Data excerpts:
====

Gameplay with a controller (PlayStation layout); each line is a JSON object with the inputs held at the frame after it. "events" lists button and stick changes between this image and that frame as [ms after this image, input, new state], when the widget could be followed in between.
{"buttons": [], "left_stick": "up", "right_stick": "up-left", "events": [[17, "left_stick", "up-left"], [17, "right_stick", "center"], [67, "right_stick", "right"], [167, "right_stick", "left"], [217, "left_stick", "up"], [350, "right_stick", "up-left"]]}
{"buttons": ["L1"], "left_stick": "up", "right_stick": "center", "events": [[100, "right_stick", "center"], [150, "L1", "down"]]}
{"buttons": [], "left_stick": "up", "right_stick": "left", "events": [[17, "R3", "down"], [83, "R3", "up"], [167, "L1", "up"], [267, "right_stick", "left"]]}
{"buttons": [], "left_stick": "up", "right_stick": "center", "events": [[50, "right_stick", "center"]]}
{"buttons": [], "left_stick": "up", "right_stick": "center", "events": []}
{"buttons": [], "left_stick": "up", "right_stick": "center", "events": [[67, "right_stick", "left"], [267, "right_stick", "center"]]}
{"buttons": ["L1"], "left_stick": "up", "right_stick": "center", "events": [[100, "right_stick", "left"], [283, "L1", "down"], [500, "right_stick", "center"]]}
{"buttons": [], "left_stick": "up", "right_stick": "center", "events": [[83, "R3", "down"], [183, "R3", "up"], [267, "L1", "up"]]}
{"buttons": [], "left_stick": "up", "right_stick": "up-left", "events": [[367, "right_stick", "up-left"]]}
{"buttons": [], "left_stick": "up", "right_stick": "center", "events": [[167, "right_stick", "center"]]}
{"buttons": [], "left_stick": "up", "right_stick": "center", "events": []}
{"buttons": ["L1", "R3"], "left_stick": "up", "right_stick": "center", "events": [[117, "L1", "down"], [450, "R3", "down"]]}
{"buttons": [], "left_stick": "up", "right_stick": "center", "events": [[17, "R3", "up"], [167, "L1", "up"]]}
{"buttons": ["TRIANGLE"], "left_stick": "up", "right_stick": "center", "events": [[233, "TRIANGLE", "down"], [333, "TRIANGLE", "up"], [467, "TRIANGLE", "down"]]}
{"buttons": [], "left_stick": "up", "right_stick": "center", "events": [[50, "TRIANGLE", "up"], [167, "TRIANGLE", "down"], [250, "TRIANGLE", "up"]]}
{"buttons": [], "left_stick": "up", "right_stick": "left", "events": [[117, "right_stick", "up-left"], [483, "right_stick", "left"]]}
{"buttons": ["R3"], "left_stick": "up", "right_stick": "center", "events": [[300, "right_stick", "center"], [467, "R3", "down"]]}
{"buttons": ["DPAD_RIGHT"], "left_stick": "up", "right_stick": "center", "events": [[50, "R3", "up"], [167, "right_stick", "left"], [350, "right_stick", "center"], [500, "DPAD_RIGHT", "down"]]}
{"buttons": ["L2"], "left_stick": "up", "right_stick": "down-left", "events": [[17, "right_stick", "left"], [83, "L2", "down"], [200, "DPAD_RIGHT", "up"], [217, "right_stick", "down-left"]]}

====

__What is being asked__. Make a verbatim copy of each record.

__Response box__.
Gameplay with a controller (PlayStation layout); each line is a JSON object with the inputs held at the frame after it. "events" lists button and stick changes between this image and that frame as [ms after this image, input, new state], when the widget could be followed in between.
{"buttons": [], "left_stick": "up", "right_stick": "up-left", "events": [[17, "left_stick", "up-left"], [17, "right_stick", "center"], [67, "right_stick", "right"], [167, "right_stick", "left"], [217, "left_stick", "up"], [350, "right_stick", "up-left"]]}
{"buttons": ["L1"], "left_stick": "up", "right_stick": "center", "events": [[100, "right_stick", "center"], [150, "L1", "down"]]}
{"buttons": [], "left_stick": "up", "right_stick": "left", "events": [[17, "R3", "down"], [83, "R3", "up"], [167, "L1", "up"], [267, "right_stick", "left"]]}
{"buttons": [], "left_stick": "up", "right_stick": "center", "events": [[50, "right_stick", "center"]]}
{"buttons": [], "left_stick": "up", "right_stick": "center", "events": []}
{"buttons": [], "left_stick": "up", "right_stick": "center", "events": [[67, "right_stick", "left"], [267, "right_stick", "center"]]}
{"buttons": ["L1"], "left_stick": "up", "right_stick": "center", "events": [[100, "right_stick", "left"], [283, "L1", "down"], [500, "right_stick", "center"]]}
{"buttons": [], "left_stick": "up", "right_stick": "center", "events": [[83, "R3", "down"], [183, "R3", "up"], [267, "L1", "up"]]}
{"buttons": [], "left_stick": "up", "right_stick": "up-left", "events": [[367, "right_stick", "up-left"]]}
{"buttons": [], "left_stick": "up", "right_stick": "center", "events": [[167, "right_stick", "center"]]}
{"buttons": [], "left_stick": "up", "right_stick": "center", "events": []}
{"buttons": ["L1", "R3"], "left_stick": "up", "right_stick": "center", "events": [[117, "L1", "down"], [450, "R3", "down"]]}
{"buttons": [], "left_stick": "up", "right_stick": "center", "events": [[17, "R3", "up"], [167, "L1", "up"]]}
{"buttons": ["TRIANGLE"], "left_stick": "up", "right_stick": "center", "events": [[233, "TRIANGLE", "down"], [333, "TRIANGLE", "up"], [467, "TRIANGLE", "down"]]}
{"buttons": [], "left_stick": "up", "right_stick": "center", "events": [[50, "TRIANGLE", "up"], [167, "TRIANGLE", "down"], [250, "TRIANGLE", "up"]]}
{"buttons": [], "left_stick": "up", "right_stick": "left", "events": [[117, "right_stick", "up-left"], [483, "right_stick", "left"]]}
{"buttons": ["R3"], "left_stick": "up", "right_stick": "center", "events": [[300, "right_stick", "center"], [467, "R3", "down"]]}
{"buttons": ["DPAD_RIGHT"], "left_stick": "up", "right_stick": "center", "events": [[50, "R3", "up"], [167, "right_stick", "left"], [350, "right_stick", "center"], [500, "DPAD_RIGHT", "down"]]}
{"buttons": ["L2"], "left_stick": "up", "right_stick": "down-left", "events": [[17, "right_stick", "left"], [83, "L2", "down"], [200, "DPAD_RIGHT", "up"], [217, "right_stick", "down-left"]]}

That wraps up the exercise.